*** Opening of Exercise materials ***

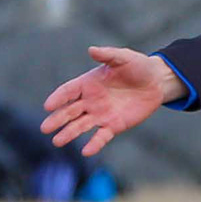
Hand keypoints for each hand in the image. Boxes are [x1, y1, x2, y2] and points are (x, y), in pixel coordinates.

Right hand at [40, 46, 182, 156]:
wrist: (155, 82)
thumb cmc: (137, 67)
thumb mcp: (124, 58)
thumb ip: (108, 55)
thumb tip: (92, 50)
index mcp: (88, 83)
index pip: (68, 91)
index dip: (58, 98)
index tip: (48, 106)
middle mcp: (90, 100)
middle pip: (69, 111)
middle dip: (57, 119)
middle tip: (45, 128)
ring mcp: (100, 114)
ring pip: (81, 126)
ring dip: (69, 133)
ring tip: (57, 141)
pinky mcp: (113, 125)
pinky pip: (101, 136)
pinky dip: (94, 144)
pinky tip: (86, 151)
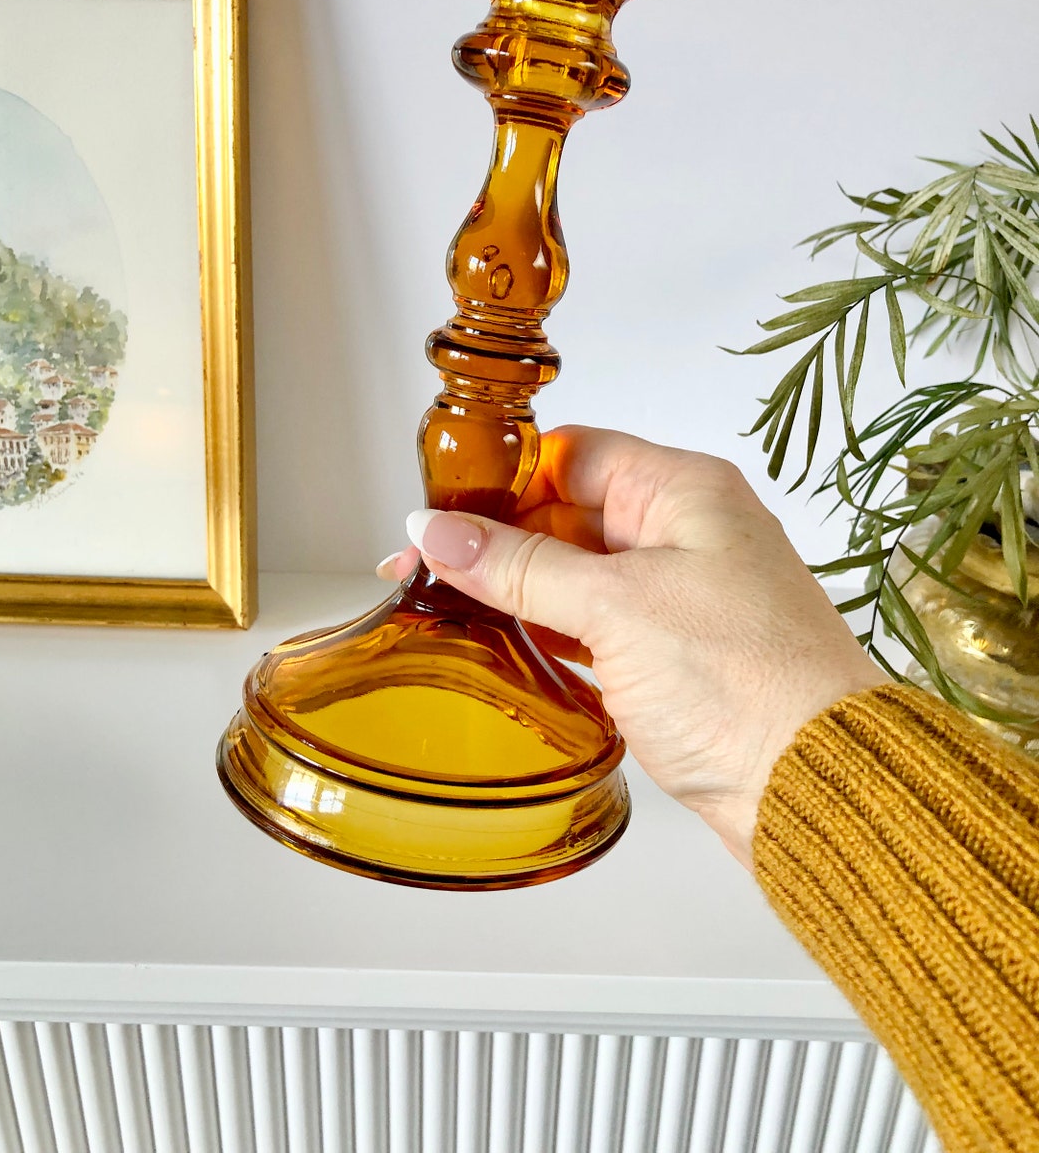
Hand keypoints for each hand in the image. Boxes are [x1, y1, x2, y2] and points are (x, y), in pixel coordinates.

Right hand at [378, 425, 883, 867]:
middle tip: (425, 570)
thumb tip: (441, 531)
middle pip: (568, 514)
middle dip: (499, 540)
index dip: (503, 477)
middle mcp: (686, 532)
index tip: (442, 508)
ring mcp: (681, 595)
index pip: (572, 454)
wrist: (816, 788)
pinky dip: (550, 632)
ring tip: (448, 611)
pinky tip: (504, 648)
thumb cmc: (750, 684)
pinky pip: (596, 625)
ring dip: (519, 591)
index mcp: (683, 492)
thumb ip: (521, 566)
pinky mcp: (676, 653)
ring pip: (578, 574)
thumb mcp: (617, 608)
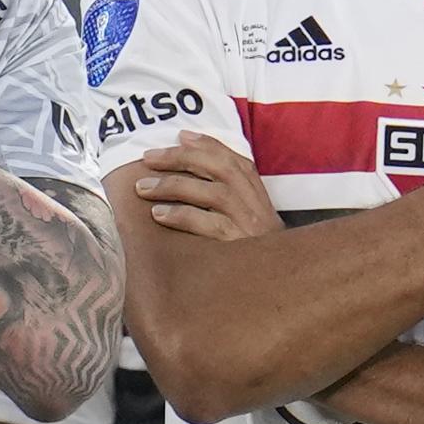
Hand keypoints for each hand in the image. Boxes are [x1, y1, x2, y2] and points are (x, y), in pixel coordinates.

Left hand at [135, 135, 281, 240]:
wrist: (280, 287)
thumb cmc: (251, 250)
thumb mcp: (247, 217)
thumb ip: (226, 194)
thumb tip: (186, 170)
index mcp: (257, 194)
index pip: (233, 159)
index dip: (207, 144)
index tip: (180, 136)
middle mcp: (256, 205)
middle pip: (221, 169)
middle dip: (182, 158)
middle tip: (148, 158)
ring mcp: (250, 225)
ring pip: (214, 193)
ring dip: (174, 185)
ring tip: (144, 187)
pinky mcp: (239, 247)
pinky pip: (210, 225)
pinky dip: (182, 216)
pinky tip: (158, 214)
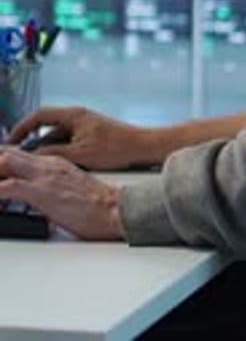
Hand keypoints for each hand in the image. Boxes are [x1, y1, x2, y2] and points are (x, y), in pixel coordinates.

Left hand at [0, 147, 123, 239]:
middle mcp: (47, 164)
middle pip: (6, 153)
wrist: (115, 210)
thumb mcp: (69, 187)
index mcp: (54, 162)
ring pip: (5, 162)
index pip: (17, 153)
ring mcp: (44, 176)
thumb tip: (34, 195)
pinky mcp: (43, 192)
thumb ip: (50, 185)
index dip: (0, 157)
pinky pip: (9, 186)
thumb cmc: (97, 205)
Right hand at [7, 105, 145, 170]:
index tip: (10, 141)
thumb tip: (33, 156)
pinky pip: (67, 141)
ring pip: (56, 136)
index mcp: (73, 115)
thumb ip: (54, 153)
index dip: (21, 128)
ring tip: (34, 164)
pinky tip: (54, 166)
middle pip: (46, 125)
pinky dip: (58, 151)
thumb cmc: (117, 147)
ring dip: (45, 148)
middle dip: (30, 140)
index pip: (39, 116)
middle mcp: (78, 117)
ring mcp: (84, 126)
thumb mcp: (80, 154)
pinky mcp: (91, 136)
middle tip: (17, 155)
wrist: (142, 147)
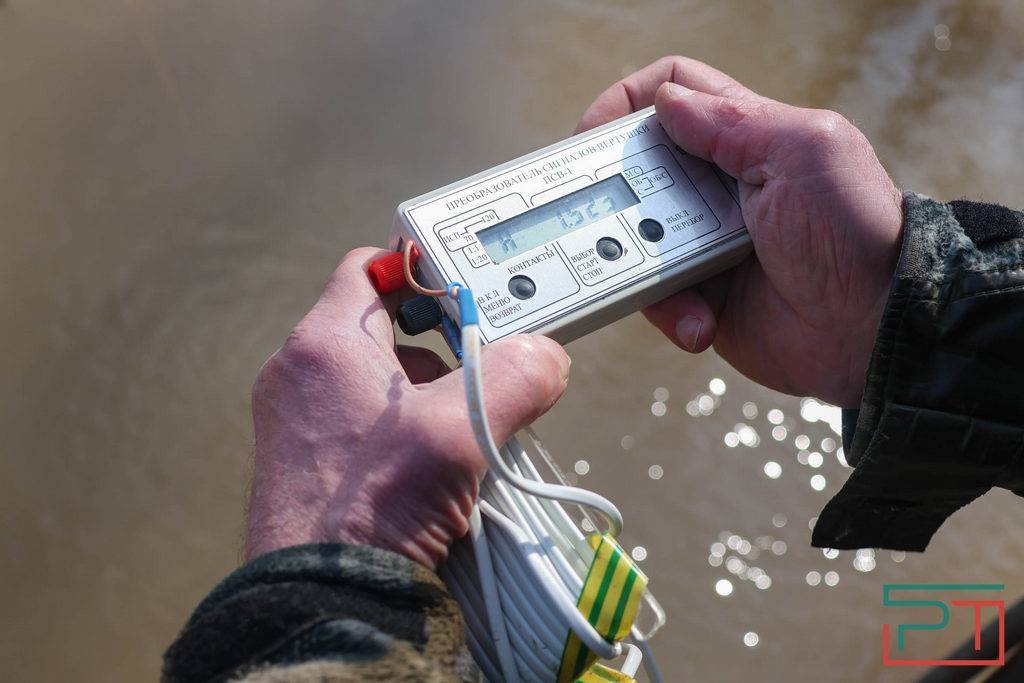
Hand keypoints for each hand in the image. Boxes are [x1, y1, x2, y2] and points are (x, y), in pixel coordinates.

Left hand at [245, 248, 569, 567]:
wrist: (323, 598)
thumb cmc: (372, 507)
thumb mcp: (461, 430)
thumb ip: (515, 378)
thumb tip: (545, 359)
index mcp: (325, 344)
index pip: (371, 268)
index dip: (421, 269)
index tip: (462, 288)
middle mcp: (299, 375)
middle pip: (381, 330)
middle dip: (439, 349)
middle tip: (480, 373)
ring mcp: (296, 422)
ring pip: (375, 382)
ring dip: (424, 396)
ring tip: (462, 433)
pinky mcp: (304, 463)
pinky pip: (360, 424)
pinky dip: (400, 433)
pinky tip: (433, 469)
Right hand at [577, 57, 902, 406]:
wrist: (873, 333)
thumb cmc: (856, 236)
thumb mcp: (804, 155)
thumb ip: (732, 122)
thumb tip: (666, 102)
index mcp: (746, 137)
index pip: (674, 92)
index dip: (628, 102)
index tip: (594, 135)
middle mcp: (717, 185)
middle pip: (637, 166)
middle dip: (617, 191)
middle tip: (616, 217)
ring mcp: (705, 242)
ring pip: (633, 236)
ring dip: (641, 260)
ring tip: (678, 283)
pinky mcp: (699, 296)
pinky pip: (655, 296)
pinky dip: (671, 311)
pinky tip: (702, 321)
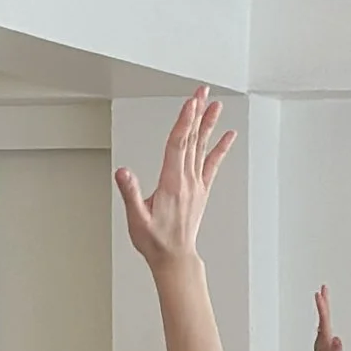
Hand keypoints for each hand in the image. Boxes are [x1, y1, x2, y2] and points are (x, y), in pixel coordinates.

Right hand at [115, 88, 234, 269]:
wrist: (175, 258)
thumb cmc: (155, 241)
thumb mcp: (137, 219)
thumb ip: (130, 194)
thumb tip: (122, 172)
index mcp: (172, 183)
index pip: (178, 145)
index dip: (184, 122)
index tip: (190, 102)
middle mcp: (187, 181)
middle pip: (193, 139)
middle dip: (197, 113)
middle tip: (203, 91)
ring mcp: (196, 184)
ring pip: (202, 147)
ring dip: (208, 124)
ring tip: (215, 104)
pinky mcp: (201, 190)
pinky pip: (212, 164)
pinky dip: (221, 148)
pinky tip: (228, 135)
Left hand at [311, 284, 345, 350]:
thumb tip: (337, 339)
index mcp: (325, 345)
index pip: (324, 322)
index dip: (322, 307)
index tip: (319, 294)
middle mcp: (322, 343)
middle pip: (322, 318)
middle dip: (323, 303)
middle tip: (323, 288)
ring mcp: (322, 345)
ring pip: (323, 322)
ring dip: (323, 309)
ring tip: (323, 296)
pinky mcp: (324, 348)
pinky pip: (324, 329)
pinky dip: (325, 319)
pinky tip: (325, 318)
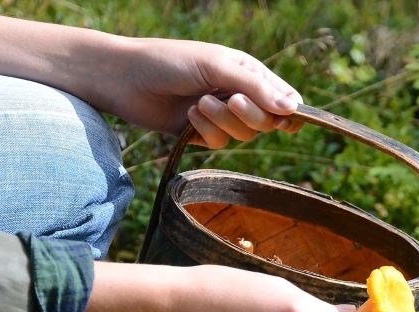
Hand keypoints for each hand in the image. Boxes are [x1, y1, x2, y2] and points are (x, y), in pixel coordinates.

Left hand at [102, 38, 304, 146]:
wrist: (125, 78)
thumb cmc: (171, 61)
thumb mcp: (217, 66)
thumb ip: (256, 88)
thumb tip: (293, 109)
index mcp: (250, 73)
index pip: (286, 99)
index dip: (290, 113)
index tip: (284, 119)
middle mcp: (240, 95)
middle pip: (268, 121)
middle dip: (251, 115)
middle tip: (231, 102)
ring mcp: (222, 116)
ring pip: (244, 135)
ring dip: (223, 121)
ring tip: (199, 103)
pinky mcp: (203, 133)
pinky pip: (220, 143)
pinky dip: (206, 131)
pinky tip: (188, 116)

*** Close of Exercise materials ***

Your assignment: Copy every line from the records that holds the string "Left".

Task response:
Left hand at [135, 135, 281, 240]:
Left hand at [0, 147, 123, 239]:
Left hand at [245, 248, 569, 567]:
Left hand at [311, 284, 345, 350]:
Left hand at [102, 38, 304, 146]:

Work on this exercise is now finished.